OS QUE NÃO SABEM QUE ESTÃO MORTOS - Conto Clássico Sobrenatural - Amado Nervo



OS QUE NÃO SABEM QUE ESTÃO MORTOS
Amado nervo (1870 – 1919)
Tradução de Paulo Soriano

— Os mortos — dissera-me várias vezes um velhinho espírita, amigo meu, e eu, de minha parte, havia encontrado, várias vezes também, a mesma observação em minhas leituras —, os mortos, meu senhor, não sabem que morreram.

Ignoram tal condição até certo tempo, quando o espírito caridoso a revelem, para liberá-los definitivamente das misérias deste mundo.
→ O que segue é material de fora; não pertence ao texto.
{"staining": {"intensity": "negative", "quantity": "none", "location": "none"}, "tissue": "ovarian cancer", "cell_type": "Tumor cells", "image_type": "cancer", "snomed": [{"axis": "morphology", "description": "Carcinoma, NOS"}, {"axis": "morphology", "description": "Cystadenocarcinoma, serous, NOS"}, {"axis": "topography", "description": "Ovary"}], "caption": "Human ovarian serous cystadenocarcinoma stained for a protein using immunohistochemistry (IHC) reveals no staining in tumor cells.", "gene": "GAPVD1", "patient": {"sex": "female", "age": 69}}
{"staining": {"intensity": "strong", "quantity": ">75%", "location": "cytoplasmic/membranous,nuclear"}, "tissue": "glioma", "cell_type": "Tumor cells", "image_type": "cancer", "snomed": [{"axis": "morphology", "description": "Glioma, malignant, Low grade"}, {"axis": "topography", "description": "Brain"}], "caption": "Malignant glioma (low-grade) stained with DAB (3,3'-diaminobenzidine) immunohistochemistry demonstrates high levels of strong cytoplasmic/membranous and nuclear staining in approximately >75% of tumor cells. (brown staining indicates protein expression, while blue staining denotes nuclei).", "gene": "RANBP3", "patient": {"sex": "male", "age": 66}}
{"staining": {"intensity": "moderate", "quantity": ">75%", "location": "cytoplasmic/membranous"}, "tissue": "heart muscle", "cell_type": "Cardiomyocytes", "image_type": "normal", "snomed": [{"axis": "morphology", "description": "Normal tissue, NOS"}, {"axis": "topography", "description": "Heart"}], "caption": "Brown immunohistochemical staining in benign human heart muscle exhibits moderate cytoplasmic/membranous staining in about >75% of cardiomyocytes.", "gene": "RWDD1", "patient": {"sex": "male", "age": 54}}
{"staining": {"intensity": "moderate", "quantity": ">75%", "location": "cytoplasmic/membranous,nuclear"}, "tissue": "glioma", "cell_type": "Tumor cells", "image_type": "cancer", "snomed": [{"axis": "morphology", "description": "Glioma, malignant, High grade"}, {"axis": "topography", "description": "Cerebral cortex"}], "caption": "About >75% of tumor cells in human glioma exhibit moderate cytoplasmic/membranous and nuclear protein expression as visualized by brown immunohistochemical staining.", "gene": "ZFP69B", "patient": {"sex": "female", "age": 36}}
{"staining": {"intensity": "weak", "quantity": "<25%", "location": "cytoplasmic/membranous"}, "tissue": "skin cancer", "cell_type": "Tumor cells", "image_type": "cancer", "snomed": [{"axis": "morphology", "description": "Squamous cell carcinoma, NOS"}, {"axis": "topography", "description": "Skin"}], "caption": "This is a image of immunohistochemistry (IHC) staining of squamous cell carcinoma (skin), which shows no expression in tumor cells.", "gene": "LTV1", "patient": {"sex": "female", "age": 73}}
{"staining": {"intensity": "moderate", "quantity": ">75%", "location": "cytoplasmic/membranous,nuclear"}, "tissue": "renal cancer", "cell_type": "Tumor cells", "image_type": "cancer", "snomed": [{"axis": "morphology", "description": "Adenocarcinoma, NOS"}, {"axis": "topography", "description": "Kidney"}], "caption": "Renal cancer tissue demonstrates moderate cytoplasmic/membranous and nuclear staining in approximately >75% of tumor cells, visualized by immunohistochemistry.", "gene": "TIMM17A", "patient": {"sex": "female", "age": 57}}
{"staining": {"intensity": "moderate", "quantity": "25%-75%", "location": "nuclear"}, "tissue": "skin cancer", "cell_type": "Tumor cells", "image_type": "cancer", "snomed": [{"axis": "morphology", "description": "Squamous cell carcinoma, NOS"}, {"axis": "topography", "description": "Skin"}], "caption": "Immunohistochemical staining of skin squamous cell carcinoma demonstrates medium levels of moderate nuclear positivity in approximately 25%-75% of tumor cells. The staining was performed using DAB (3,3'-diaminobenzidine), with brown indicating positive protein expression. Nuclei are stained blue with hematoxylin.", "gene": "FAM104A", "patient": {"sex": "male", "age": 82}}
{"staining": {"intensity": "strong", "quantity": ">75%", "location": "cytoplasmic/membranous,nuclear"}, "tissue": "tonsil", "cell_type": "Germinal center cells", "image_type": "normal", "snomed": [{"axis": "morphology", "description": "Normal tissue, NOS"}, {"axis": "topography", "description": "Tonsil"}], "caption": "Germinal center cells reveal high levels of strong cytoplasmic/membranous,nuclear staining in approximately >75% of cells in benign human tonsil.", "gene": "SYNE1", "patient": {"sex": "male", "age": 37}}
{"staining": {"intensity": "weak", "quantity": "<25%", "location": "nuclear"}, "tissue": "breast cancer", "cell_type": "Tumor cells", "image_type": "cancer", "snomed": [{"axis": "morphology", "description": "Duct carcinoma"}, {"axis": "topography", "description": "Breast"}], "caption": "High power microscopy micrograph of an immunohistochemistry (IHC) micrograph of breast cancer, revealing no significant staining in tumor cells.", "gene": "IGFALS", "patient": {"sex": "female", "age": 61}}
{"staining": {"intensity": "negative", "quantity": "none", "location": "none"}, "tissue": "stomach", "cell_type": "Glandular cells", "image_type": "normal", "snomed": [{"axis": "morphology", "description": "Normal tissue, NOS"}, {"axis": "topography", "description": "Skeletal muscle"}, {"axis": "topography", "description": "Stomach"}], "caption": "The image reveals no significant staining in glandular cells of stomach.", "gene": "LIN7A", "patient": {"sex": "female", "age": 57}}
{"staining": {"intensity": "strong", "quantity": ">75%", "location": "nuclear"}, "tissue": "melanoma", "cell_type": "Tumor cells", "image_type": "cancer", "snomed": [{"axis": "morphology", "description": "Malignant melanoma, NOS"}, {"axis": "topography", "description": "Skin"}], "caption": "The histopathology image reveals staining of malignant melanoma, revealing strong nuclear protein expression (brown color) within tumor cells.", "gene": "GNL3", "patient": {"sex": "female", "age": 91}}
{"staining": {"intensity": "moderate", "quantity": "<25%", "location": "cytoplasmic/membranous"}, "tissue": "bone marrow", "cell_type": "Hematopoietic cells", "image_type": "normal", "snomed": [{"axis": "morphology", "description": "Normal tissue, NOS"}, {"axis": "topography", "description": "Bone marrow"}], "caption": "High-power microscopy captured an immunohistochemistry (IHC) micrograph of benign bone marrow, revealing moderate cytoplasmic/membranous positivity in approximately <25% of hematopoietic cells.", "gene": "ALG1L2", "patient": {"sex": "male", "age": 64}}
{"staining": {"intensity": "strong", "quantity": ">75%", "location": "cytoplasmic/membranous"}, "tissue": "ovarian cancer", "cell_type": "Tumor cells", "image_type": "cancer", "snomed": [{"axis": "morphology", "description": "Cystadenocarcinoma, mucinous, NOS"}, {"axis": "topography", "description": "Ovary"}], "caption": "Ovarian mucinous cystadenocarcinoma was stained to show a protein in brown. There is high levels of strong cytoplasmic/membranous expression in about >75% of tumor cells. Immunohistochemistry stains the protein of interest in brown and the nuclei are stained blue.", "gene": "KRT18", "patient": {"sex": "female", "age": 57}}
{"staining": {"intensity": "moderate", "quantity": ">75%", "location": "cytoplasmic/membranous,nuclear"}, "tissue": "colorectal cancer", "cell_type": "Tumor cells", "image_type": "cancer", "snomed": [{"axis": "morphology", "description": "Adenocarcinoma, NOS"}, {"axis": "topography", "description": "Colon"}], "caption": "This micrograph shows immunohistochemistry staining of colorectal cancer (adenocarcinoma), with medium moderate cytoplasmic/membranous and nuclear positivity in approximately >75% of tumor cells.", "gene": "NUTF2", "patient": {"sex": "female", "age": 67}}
Geralmente, acreditam que ainda padecem da enfermidade de que morreram. Queixam-se, pedem remédios... Estão como que em uma espécie de adormecimento, de bruma, dos quais se vai desprendendo pouco a pouco a divina crisálida da alma.

Os menos puros, os que morreram mais apegados às coisas, vagam em torno de nós, presas de um desconcerto e de uma desorientação extremamente angustiantes.

Sentem dores, fome, sede, exatamente como se estivessem vivos, tal qual o amputado sente que possui e ainda lhe dói um membro amputado.

Falam conosco, interpõe-se em nosso caminho e se desesperam ao notar que não o vemos e nem fazemos caso deles.  Então, creem-se vítimas de um pesadelo e se esforçam por despertar.

Mas a impressão mais poderosa — bem assim a mais próxima — é a de que ainda os aflige aquele que os matou.

E, com efeito, numa tarde em que, por curiosidade, assisti a certa sessão espírita, pude comprová-lo.

Era uma médium falante (vocês sabem bem que há médiuns auditivos, videntes, materializadores etc.). As almas dos mortos se serviam de sua boca para conversar com os presentes, pois ela repetia exatamente as palavras dos defuntos.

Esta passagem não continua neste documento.